One of the primary goals of cognitive rehabilitation therapy is to increase patient autonomy in a manner that maintains the safety of the patient (Cicerone et al., 2011). This may pose some serious practical and ethical challenges, as the patient often demonstrates functional impairments when navigating daily activities which can impact safety. Unfortunately, the very interventions we commonly utilize for cognitive rehabilitation to facilitate safety often involve medical paternalism. To further complicate matters, there are often several stakeholders involved in making treatment decisions, and at times working in the service of one stakeholder may conflict with the goals of another. As patients progress through treatment, providers are constantly recalibrating the amount of support or leeway they need to give patients. Finding the balance between patient autonomy and medical paternalism is a complex and ongoing conversation that needs more attention.
Upon completion, participants will be able to describe the nuances of balancing autonomy and medical paternalism
Understand of difference between decisional and executive autonomy.

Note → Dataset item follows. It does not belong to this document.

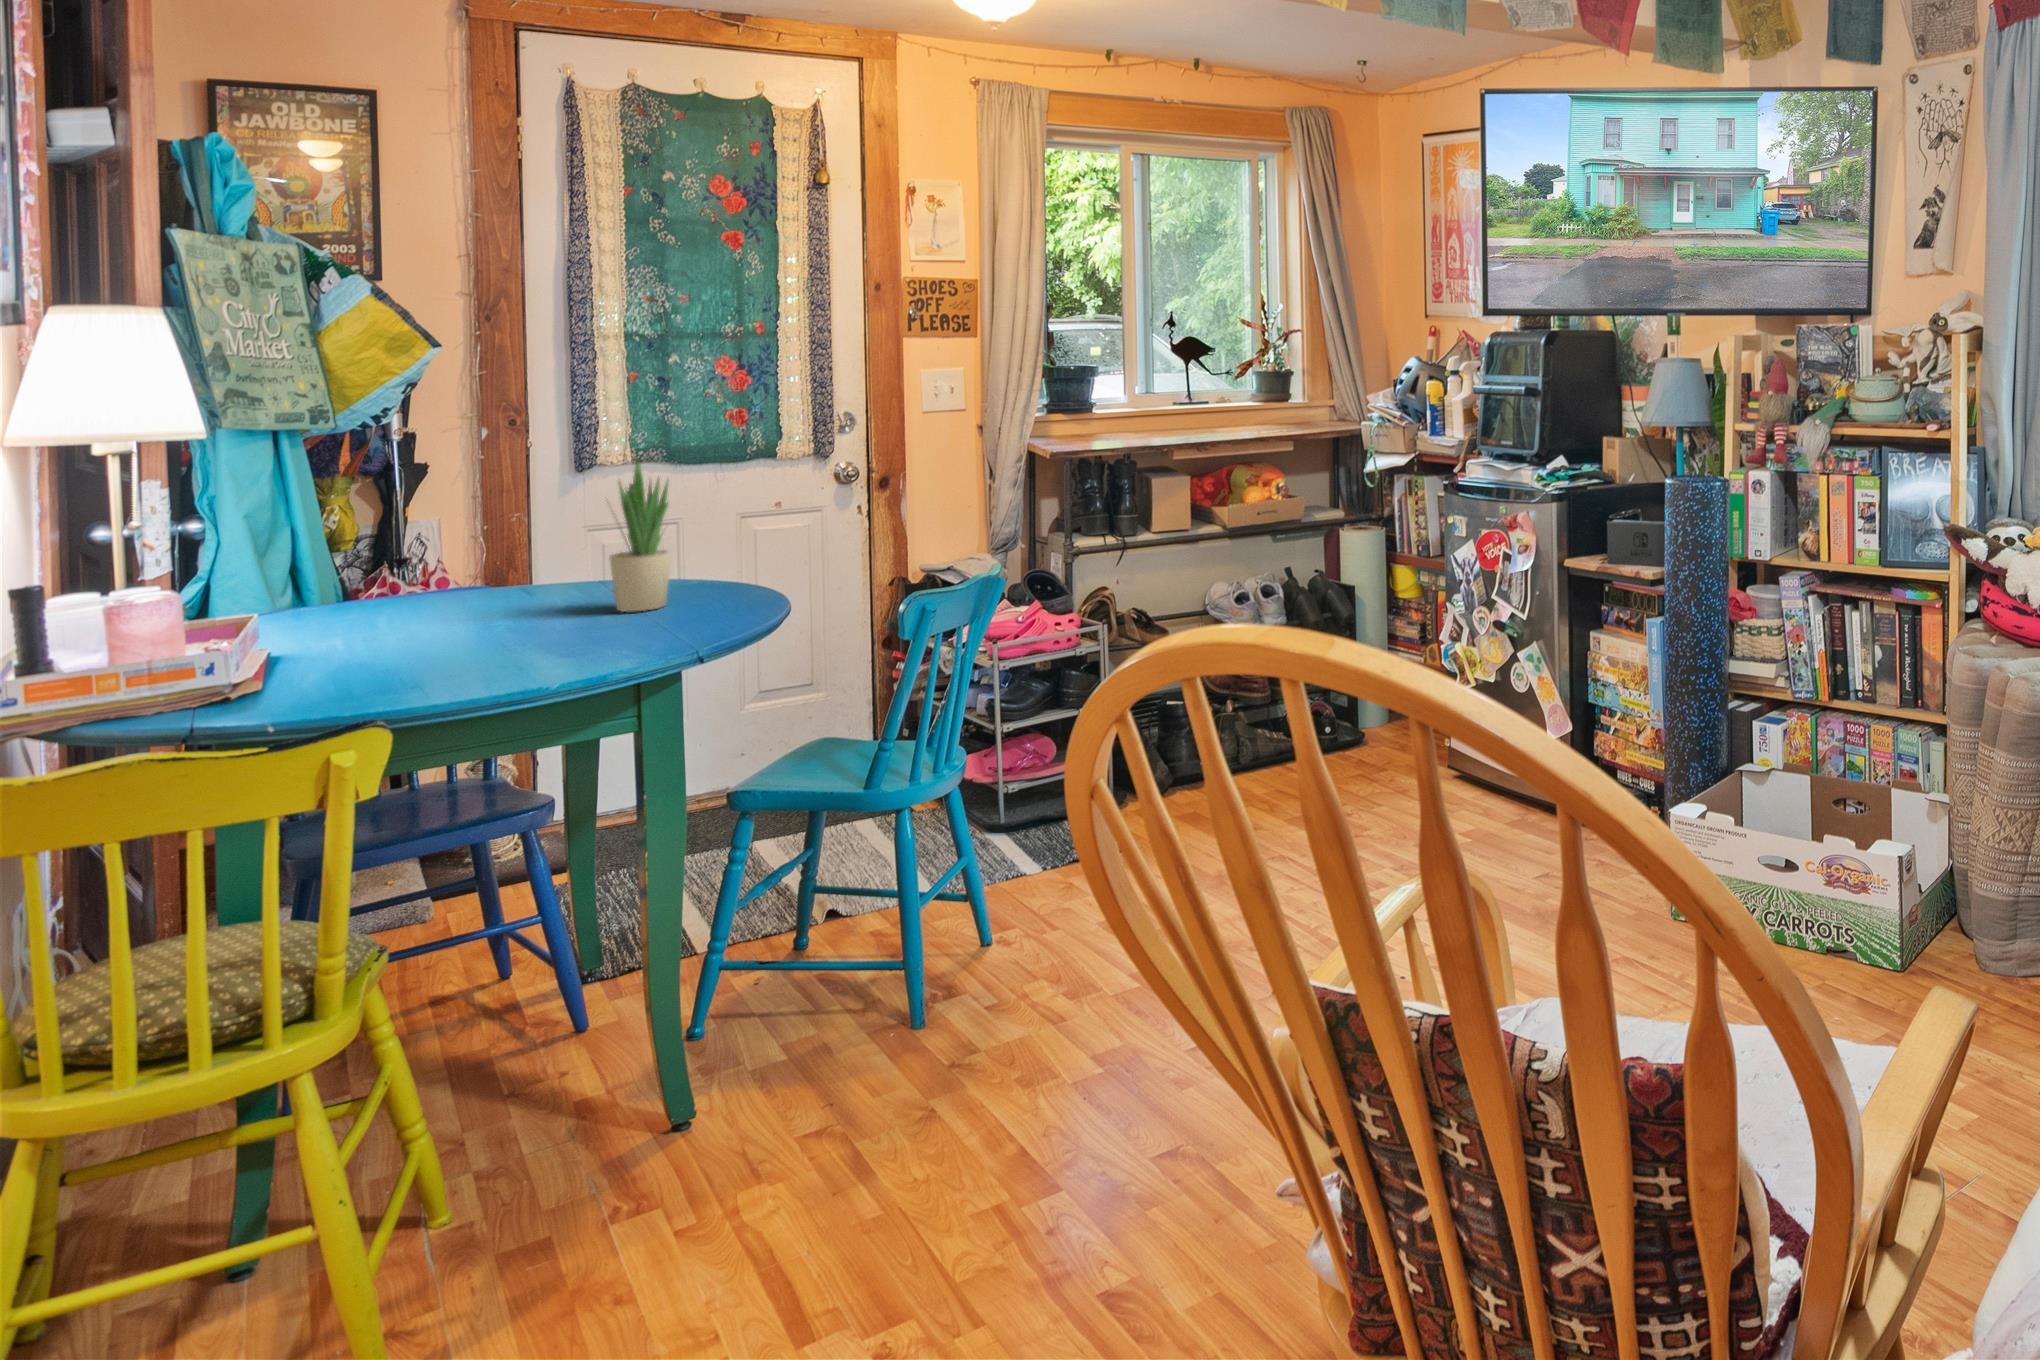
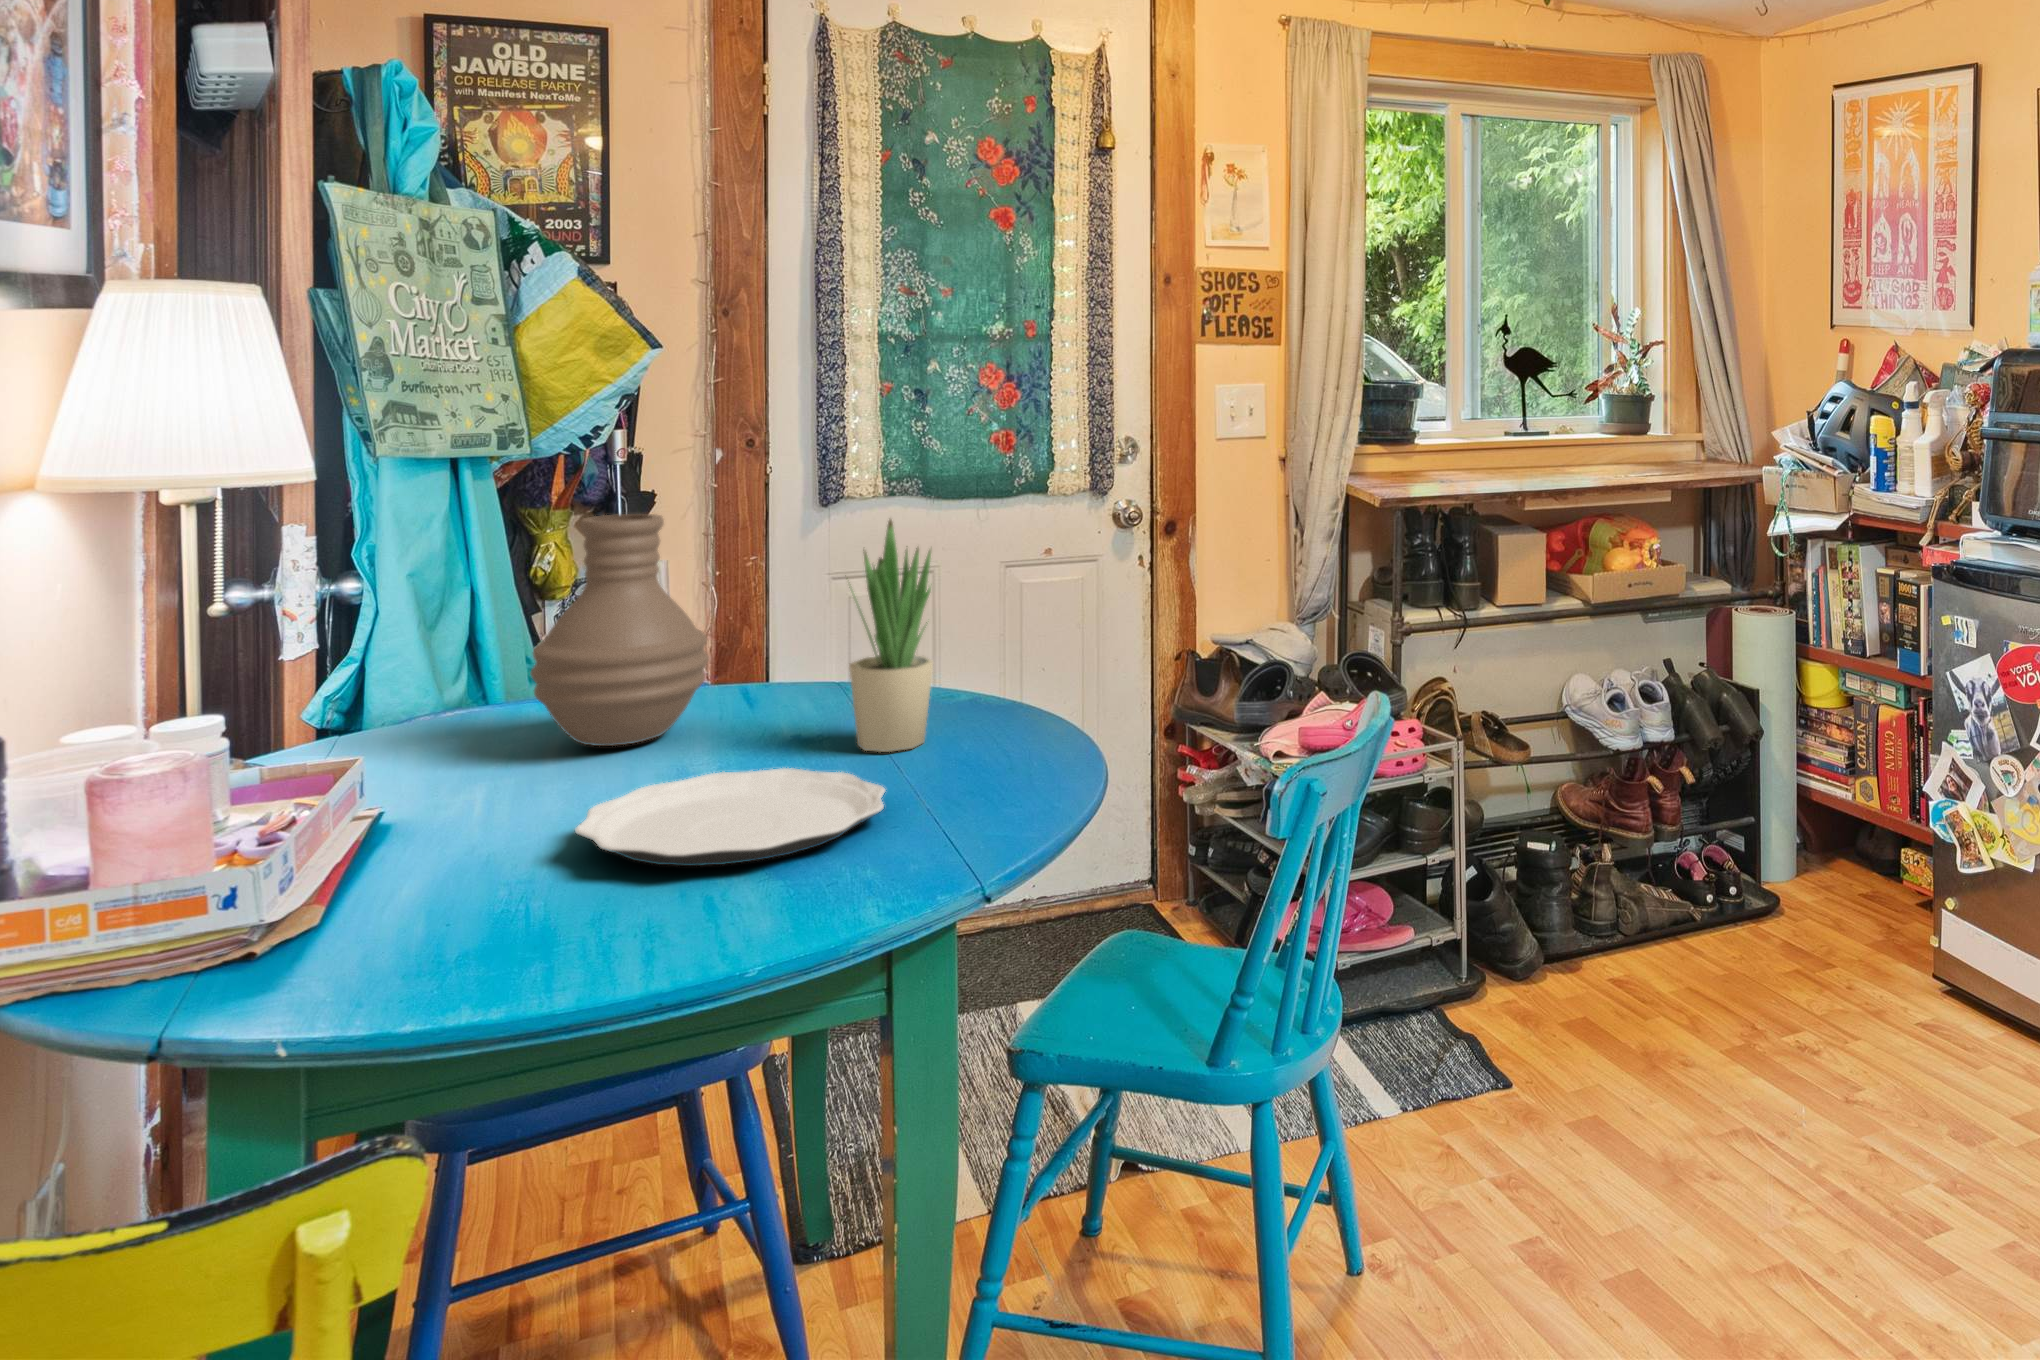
vase: none [362,462,500,621] -> present [531,514,709,746]
plate: none [418,619,638,666] -> present [575,768,885,866]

Upon completion, participants will be able to provide examples of how different disciplines approach patient autonomy and how this affects treatment planning and implementation.
Describe how to identify stakeholders and their values in the rehabilitation process, and to understand the interpersonal dynamic among them.
Upon completion, participants will be able to apply a stakeholder analysis tool to highlight the nuances of decision making in cognitive rehabilitation using a series of case studies.